#### PROBLEM TO WORK ON
Note each line in the data holding the string "group" and report it.

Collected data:

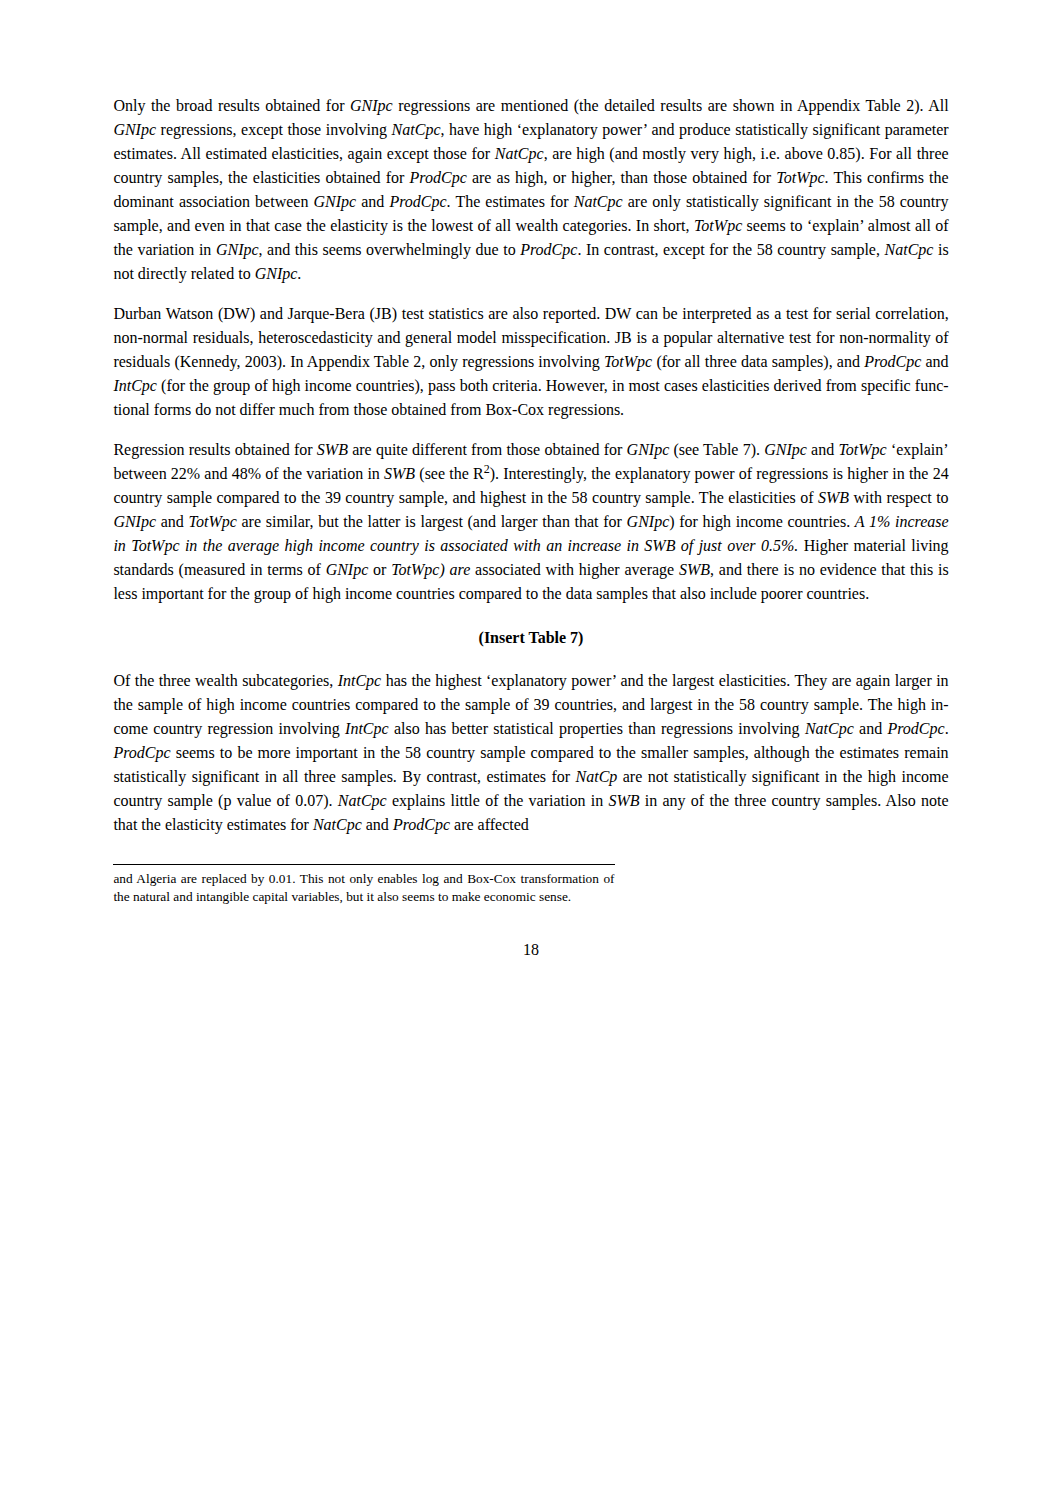Only the broad results obtained for GNIpc regressions are mentioned (the detailed results are shown in Appendix Table 2). All GNIpc regressions, except those involving NatCpc, have high ‘explanatory power’ and produce statistically significant parameter estimates. All estimated elasticities, again except those for NatCpc, are high (and mostly very high, i.e. above 0.85). For all three country samples, the elasticities obtained for ProdCpc are as high, or higher, than those obtained for TotWpc. This confirms the dominant association between GNIpc and ProdCpc. The estimates for NatCpc are only statistically significant in the 58 country sample, and even in that case the elasticity is the lowest of all wealth categories. In short, TotWpc seems to ‘explain’ almost all of the variation in GNIpc, and this seems overwhelmingly due to ProdCpc. In contrast, except for the 58 country sample, NatCpc is not directly related to GNIpc.
Durban Watson (DW) and Jarque-Bera (JB) test statistics are also reported. DW can be interpreted as a test for serial correlation, non-normal residuals, heteroscedasticity and general model misspecification. JB is a popular alternative test for non-normality of residuals (Kennedy, 2003). In Appendix Table 2, only regressions involving TotWpc (for all three data samples), and ProdCpc and IntCpc (for the group of high income countries), pass both criteria. However, in most cases elasticities derived from specific functional forms do not differ much from those obtained from Box-Cox regressions.
Regression results obtained for SWB are quite different from those obtained for GNIpc (see Table 7). GNIpc and TotWpc ‘explain’ between 22% and 48% of the variation in SWB (see the R2). Interestingly, the explanatory power of regressions is higher in the 24 country sample compared to the 39 country sample, and highest in the 58 country sample. The elasticities of SWB with respect to GNIpc and TotWpc are similar, but the latter is largest (and larger than that for GNIpc) for high income countries. A 1% increase in TotWpc in the average high income country is associated with an increase in SWB of just over 0.5%. Higher material living standards (measured in terms of GNIpc or TotWpc) are associated with higher average SWB, and there is no evidence that this is less important for the group of high income countries compared to the data samples that also include poorer countries.
(Insert Table 7)
Of the three wealth subcategories, IntCpc has the highest ‘explanatory power’ and the largest elasticities. They are again larger in the sample of high income countries compared to the sample of 39 countries, and largest in the 58 country sample. The high income country regression involving IntCpc also has better statistical properties than regressions involving NatCpc and ProdCpc. ProdCpc seems to be more important in the 58 country sample compared to the smaller samples, although the estimates remain statistically significant in all three samples. By contrast, estimates for NatCp are not statistically significant in the high income country sample (p value of 0.07). NatCpc explains little of the variation in SWB in any of the three country samples. Also note that the elasticity estimates for NatCpc and ProdCpc are affected
and Algeria are replaced by 0.01. This not only enables log and Box-Cox transformation of the natural and intangible capital variables, but it also seems to make economic sense.
18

#### EXERCISE OUTPUT
Durban Watson (DW) and Jarque-Bera (JB) test statistics are also reported. DW can be interpreted as a test for serial correlation, non-normal residuals, heteroscedasticity and general model misspecification. JB is a popular alternative test for non-normality of residuals (Kennedy, 2003). In Appendix Table 2, only regressions involving TotWpc (for all three data samples), and ProdCpc and IntCpc (for the group of high income countries), pass both criteria. However, in most cases elasticities derived from specific functional forms do not differ much from those obtained from Box-Cox regressions.
Regression results obtained for SWB are quite different from those obtained for GNIpc (see Table 7). GNIpc and TotWpc ‘explain’ between 22% and 48% of the variation in SWB (see the R2). Interestingly, the explanatory power of regressions is higher in the 24 country sample compared to the 39 country sample, and highest in the 58 country sample. The elasticities of SWB with respect to GNIpc and TotWpc are similar, but the latter is largest (and larger than that for GNIpc) for high income countries. A 1% increase in TotWpc in the average high income country is associated with an increase in SWB of just over 0.5%. Higher material living standards (measured in terms of GNIpc or TotWpc) are associated with higher average SWB, and there is no evidence that this is less important for the group of high income countries compared to the data samples that also include poorer countries.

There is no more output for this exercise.